Verilen Metin:
────────────────────

GENEL - 23 Nisan 2012 Pazartesi 09:35

HAYALDİ GERÇEK OLDU YAŞLILAR MORAL BULDU

A
A
A
HAYALDİ GERÇEK OLDU YAŞLILAR MORAL BULDU

Adana Huzurevi`nde sekiz yıl barındıktan sonra hayatını kaybeden emekli öğretmen Müyesser Gürtürk`ün "küçük evler" projesi huzurevleri için model, sakinleri için de moral oldu.
Adana`da ilki 1997 yılında yapılan küçük evlerin sayısı 40`a ulaştı.
Emekli olduktan sonra kocasıyla birlikte 1994 yılında Aile ve Sosyal Politikalar Genel Müdürlüğü`ne bağlı Adana Huzurevi`ne yerleşen öğretmen Müyesser Gürtürk`ün önerisi küçük evler, Türkiye`de ilk ve tek model oldu. Küçük evler projesi, yaşlıları koğuş sisteminin sıkıcı beton binalarından kurtardı. Bir zamanlar huzur evine gelmek istemeyen yaşlılar şimdilerde evlerini satıp huzurevine küçük ev yaptırıp yerleşmenin peşinde. İlki 10 yıl önce Müyesser Gürtürk tarafından yaptırılan evlerin sayısının bugün
40`a ulaştığı belirtildi.
Adana Huzurevi Müdürü Nurdan Avcı, 1994`de huzurevine giren, 2002`de de hayatını kaybeden Müyesser Gürtük`ün eserleriyle hâla yaşadığını söyledi. Avcı, Gürtürk`ün bir sabah kahvaltısında ortaya attığı "küçük evler" fikrinin bir anda Adana Huzurevi`ni sararak Türkiye`deki huzurevlerine model olduğunu ifade etti.
Avcı, sabah kahvaltısında Gürtürk`ün sohbet ederken Fransa`daki huzurevlerinde küçük evlerin bulunduğunu ve Adana Huzurevi`nin de bu sisteme uygun olduğunu söylediğini hatırlatarak şöyle konuştu: "Müyesser Gürtürk, yaşlıların koğuş sisteminden kurtulup kendilerini evinde gibi hissetmelerini sağlayacak bir sistemden bahsetti. İlk evi de kendisinin yaptıracağını söyledi. Projeyi Mimar Cennet Uyduran`a çizdirdim ve bir rapor ekleyerek onaya gönderdim. Benimde işimle ilgili bir hayalimdi. Bu Müyesser teyze
ile birlikte gerçek oldu"
Onay ile birlikte ilk evin 1997 yılında Müyesser Gürtürk tarafından emekli maaşıyla yaptırıldığına dikkat çeken Avcı, şunları söyledi: "Müyesser teyze evi yaptırıp içine geçtikten sonra kocasını doğum gününde kaybetti. Bu sırada hayırseverler küçük evler yaptırmaya başladı. Küçük evlerin sayısı artmaya bir sokak oluşmaya başladı. İlk sokağa Portakal Çiçeği adını verdik. Daha sonra emekli öğretmen Müyesser teyze 2002 yılında bir öğretmenler gününde hayatını kaybetti. Müyesser teyzenin bıraktığı eserler
şimdi bahçemizi süsleyip yaşlılarımıza umut oluyor."

────────────────────

Veri Satırları:
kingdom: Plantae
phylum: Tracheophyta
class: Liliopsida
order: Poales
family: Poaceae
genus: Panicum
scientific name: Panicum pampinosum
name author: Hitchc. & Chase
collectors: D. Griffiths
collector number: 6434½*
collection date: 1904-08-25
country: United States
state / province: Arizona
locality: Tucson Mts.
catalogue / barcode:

────────────────────

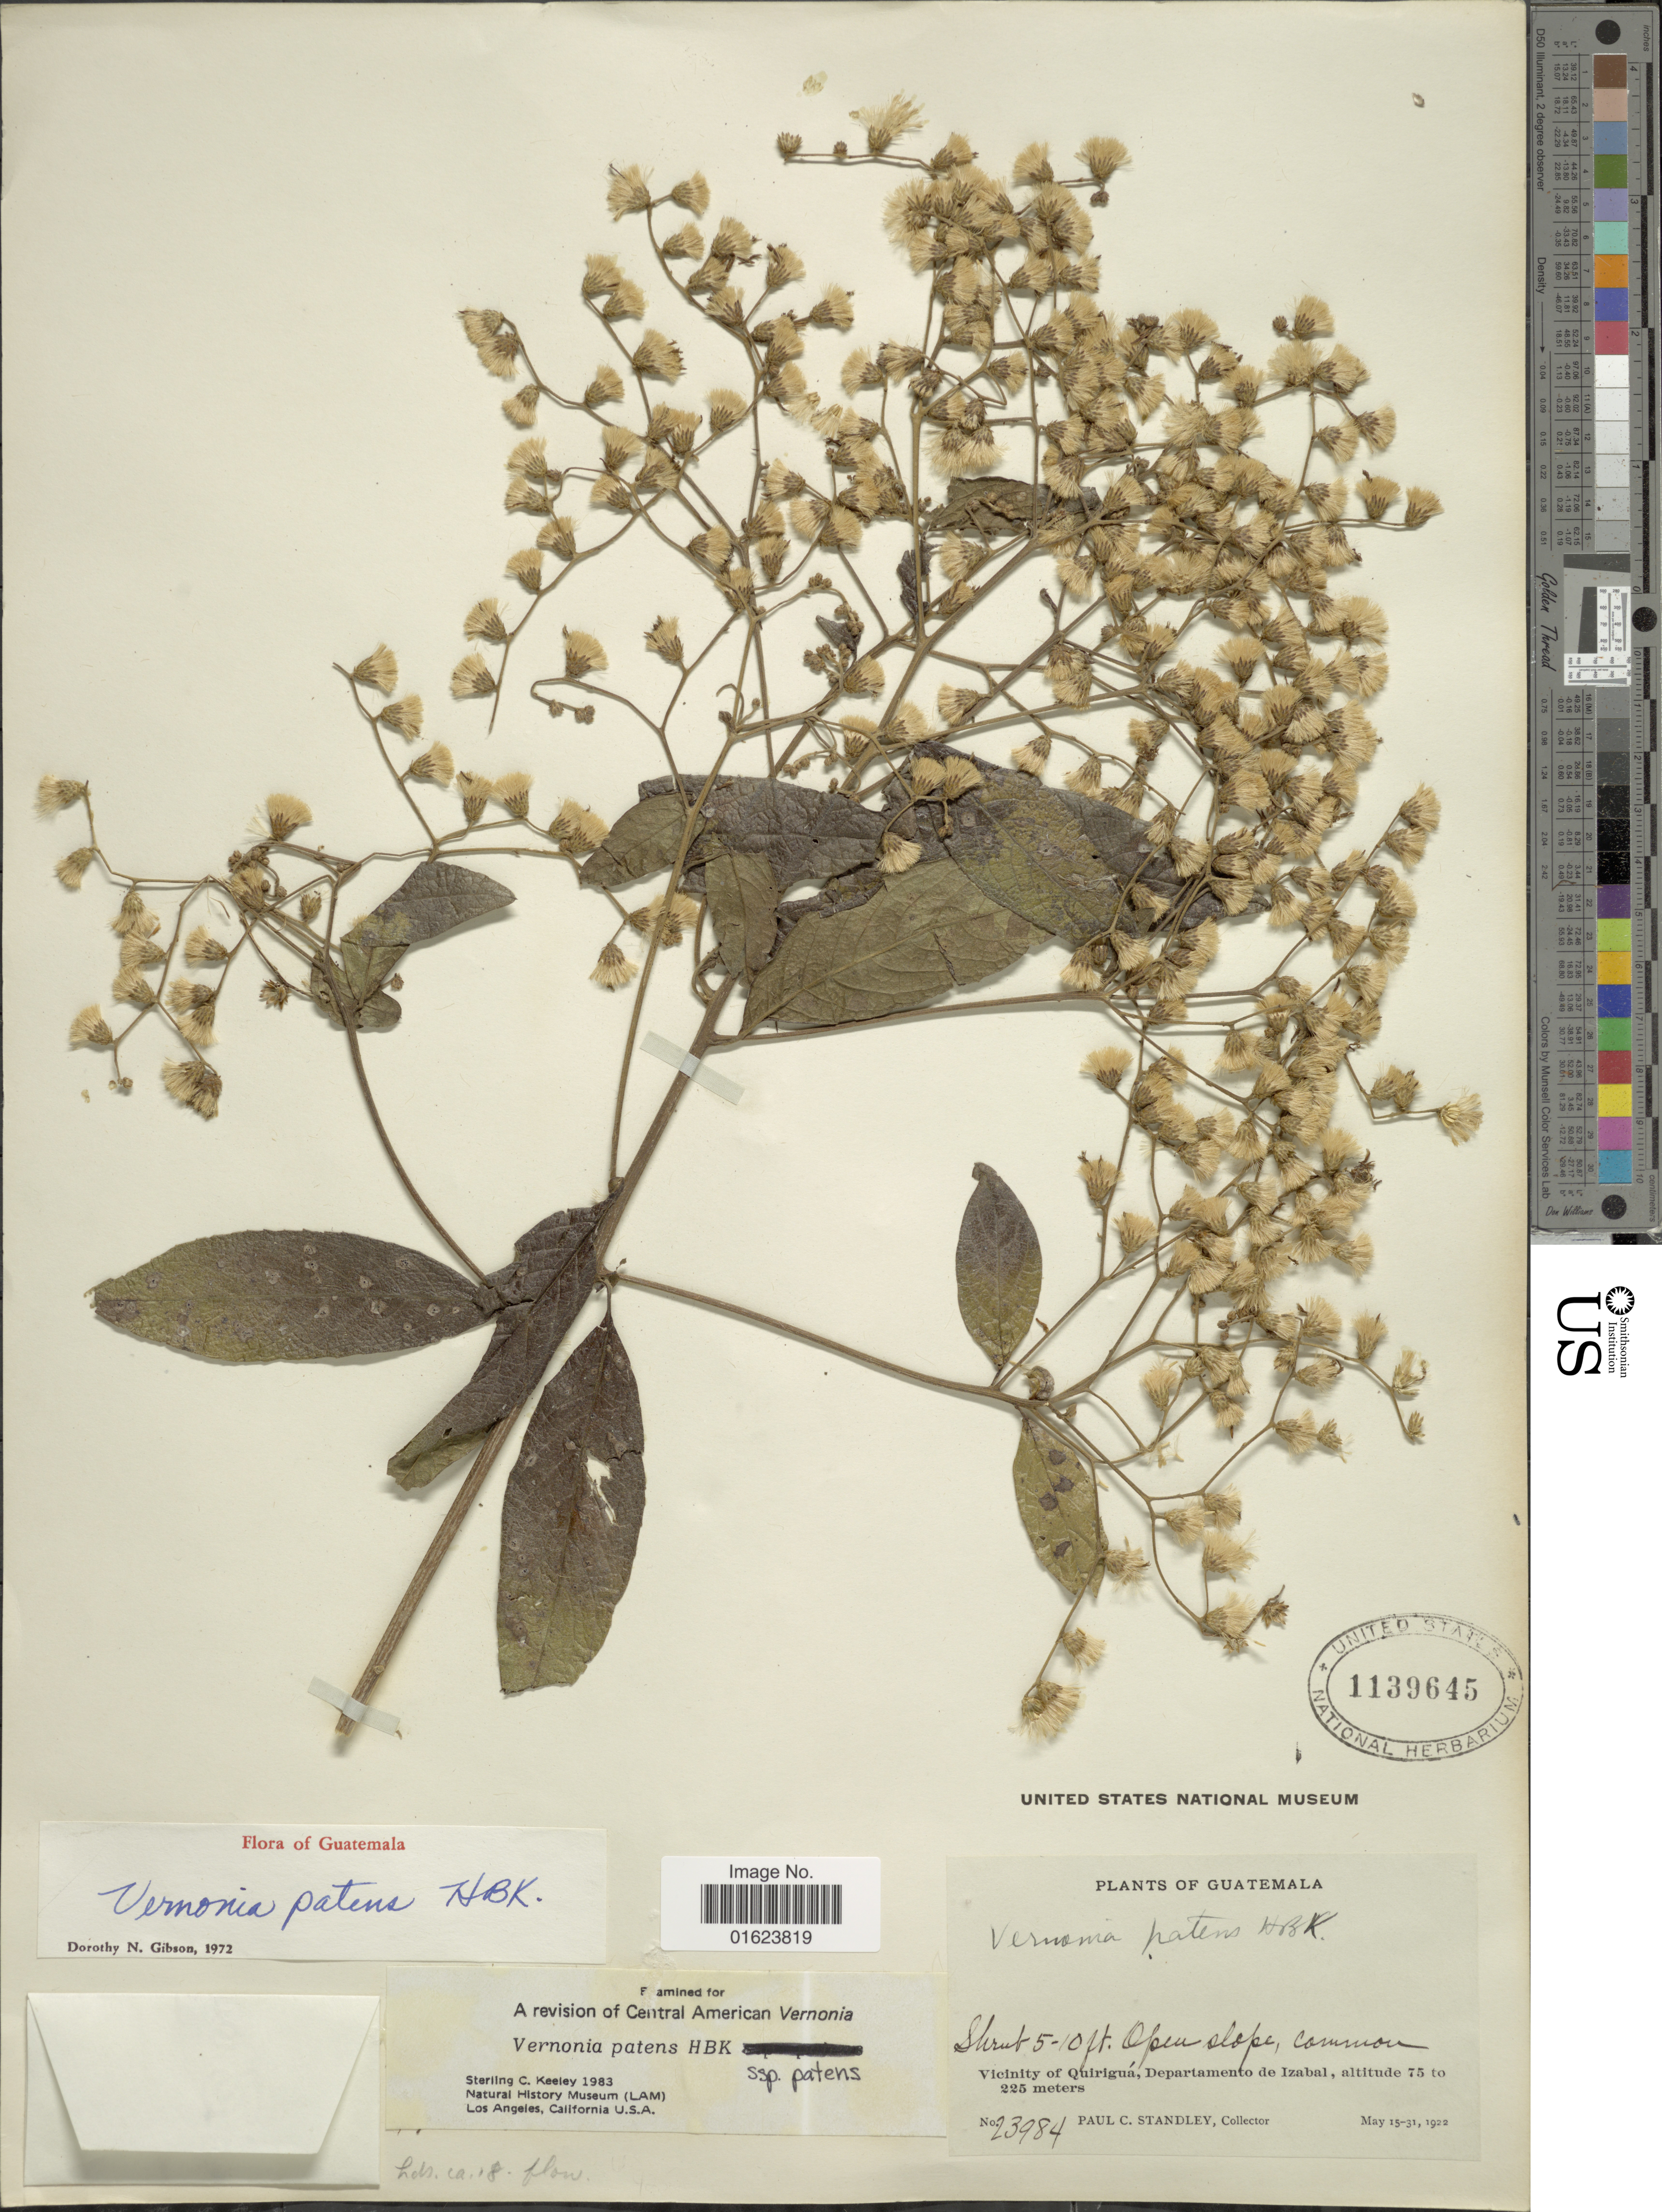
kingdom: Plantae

────────────────────

Yapılacak Alıştırmalar:
a: Huzurevindeki küçük evler metninden alınan şu cümleyi İngilizceye çevirin: "Küçük evler projesi, yaşlıları koğuş sisteminin sıkıcı beton binalarından kurtardı."
b: Huzurevindeki küçük evler metnini son cümlesinden sonra birkaç cümleyle sürdürün.
Öğeler, metinden ayrı ve ona bağlı olmayan bir malzemedir.

Cevaplar:
a: The small houses project freed the elderly from the dull concrete buildings of the dormitory system.

b:
Avcı, huzurevinin bahçesine tatil sitesi görünümü kazandıran küçük evlerin sayısının 40`a yükseldiğini ve burada oturan yaşlıların moral bulduğunu söyledi.
Küçük evlere her gün talebin arttığını ve Nar Çiçeği ile Limon Çiçeği sokaklarının da oluşturulduğunu vurgulayan Avcı, sözlerine şöyle devam etti: "Villa görünümlü, 60 metrekarelik evlerin bir tanesi 40 bin TL, sırt sırta yapılan iki konut ise 70-80 bin TL`ye mal oluyor. Küçük evlere yerleşebilmek için çok sayıda kişi sırada bekliyor. 200 üzerinde yaşlının kaldığı huzurevinde bahçeli konutlarda kalmak yaşlıların psikolojisini de olumlu etkiliyor. Türkiye`de ilk ve tek model olması nedeniyle her
zaman gurur duyduğumuz küçük evler, yaşlıları koğuş sisteminin sıkıcı beton binalarından kurtarıyor. İkiz villa görünümünde olan küçük evler için hayırseverlere arsa temin etmeye hazırız. Huzurevimizin bahçesi bu evlerin yapımına son derece uygun. Bu evlerde kalan yaşlılar bahçelerinde çiçek ve çeşitli bitkiler yetiştirerek mutlu oluyorlar."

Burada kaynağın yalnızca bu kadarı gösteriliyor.